■ **Study text**:

★ ★ ★ ★ ★

If 'zh' hadn't existed, or had been clearly specified to be only Mandarin,
then I doubt that 639-3 would have introduced a new code as a macrolanguage
for that and other codes. I was not trying to say that macrolanguage made no
sense, or that it wasn't well defined, but that I think it was defined so as
to deal with a particular issue in coding.

After all, many people consider "gsw" to be a "kind" of German, but there is
no macrolanguage that encompasses both "de" and "gsw", and the same can be
said for many, many languages. So I don't think there was an attempt to
search out *all* the cases where sets of language codes were related and
considered a single entity for some purposes, and make macrolanguage codes
for all of them; more to deal with those cases where a code had existed in
639 or some other standard.

Peter can correct me if I have this wrong.

★ ★ ★ ★ ★

■ **Source data**:
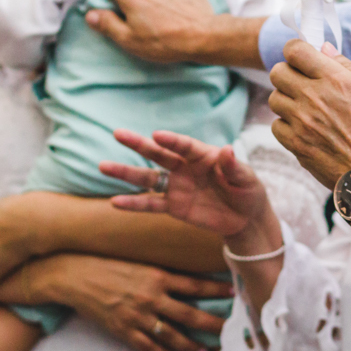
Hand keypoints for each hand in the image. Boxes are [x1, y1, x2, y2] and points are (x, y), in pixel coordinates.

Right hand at [33, 253, 230, 350]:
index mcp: (157, 276)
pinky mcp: (122, 330)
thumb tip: (185, 280)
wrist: (75, 275)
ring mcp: (137, 316)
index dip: (216, 289)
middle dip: (212, 324)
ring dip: (190, 347)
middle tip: (229, 331)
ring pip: (171, 336)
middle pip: (189, 314)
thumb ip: (162, 273)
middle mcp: (151, 297)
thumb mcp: (140, 262)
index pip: (195, 284)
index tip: (234, 292)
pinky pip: (147, 346)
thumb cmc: (108, 263)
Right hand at [101, 130, 269, 240]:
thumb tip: (228, 149)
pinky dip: (134, 204)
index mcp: (203, 155)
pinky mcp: (173, 206)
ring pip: (148, 178)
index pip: (184, 145)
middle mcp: (185, 167)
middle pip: (158, 154)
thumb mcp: (246, 178)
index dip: (171, 140)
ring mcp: (177, 186)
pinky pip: (150, 204)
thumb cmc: (247, 190)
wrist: (245, 217)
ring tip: (103, 166)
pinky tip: (115, 202)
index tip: (156, 135)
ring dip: (126, 173)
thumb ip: (234, 166)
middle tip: (118, 133)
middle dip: (139, 144)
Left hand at [268, 40, 350, 187]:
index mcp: (334, 79)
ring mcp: (301, 122)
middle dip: (288, 73)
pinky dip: (286, 125)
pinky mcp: (295, 144)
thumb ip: (344, 66)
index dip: (295, 50)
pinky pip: (276, 125)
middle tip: (301, 82)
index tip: (301, 57)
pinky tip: (304, 128)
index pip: (295, 50)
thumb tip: (323, 48)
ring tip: (305, 109)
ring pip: (274, 98)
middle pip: (277, 72)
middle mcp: (313, 97)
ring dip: (286, 100)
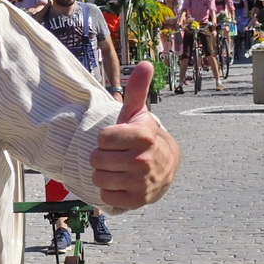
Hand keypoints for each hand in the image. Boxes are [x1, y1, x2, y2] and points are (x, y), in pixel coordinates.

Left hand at [91, 62, 178, 209]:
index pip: (101, 139)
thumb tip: (145, 63)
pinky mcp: (137, 200)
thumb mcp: (139, 113)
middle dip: (102, 157)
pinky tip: (122, 183)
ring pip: (98, 179)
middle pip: (96, 160)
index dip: (105, 139)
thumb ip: (137, 89)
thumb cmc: (144, 137)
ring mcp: (141, 182)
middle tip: (116, 155)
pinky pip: (106, 197)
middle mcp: (144, 160)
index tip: (117, 139)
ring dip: (104, 174)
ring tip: (118, 169)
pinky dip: (110, 191)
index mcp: (143, 136)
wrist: (167, 167)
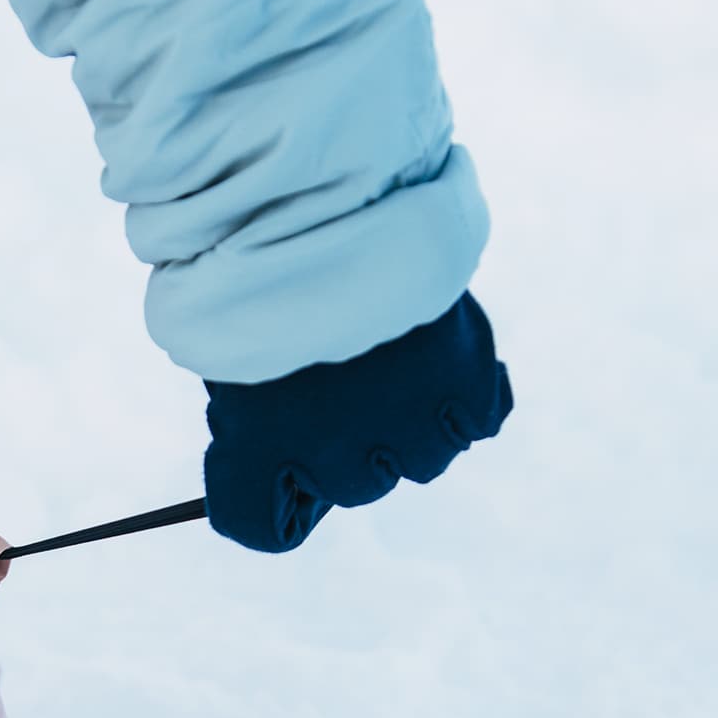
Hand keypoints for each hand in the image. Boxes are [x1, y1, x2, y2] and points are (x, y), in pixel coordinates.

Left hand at [203, 293, 512, 553]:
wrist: (323, 193)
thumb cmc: (267, 264)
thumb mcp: (239, 342)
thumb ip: (263, 411)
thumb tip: (296, 458)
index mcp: (258, 445)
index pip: (261, 525)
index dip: (274, 499)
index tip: (280, 470)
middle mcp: (332, 454)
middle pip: (358, 484)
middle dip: (352, 441)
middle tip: (346, 376)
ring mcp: (403, 425)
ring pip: (424, 459)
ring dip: (414, 419)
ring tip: (396, 355)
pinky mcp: (461, 387)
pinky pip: (478, 419)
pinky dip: (467, 393)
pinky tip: (441, 350)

★ ★ ★ ★ ★

■ **Task goal**: In the message about macrolanguage codes, which code do many people consider a kind of German?

■ **Task response**: "gsw"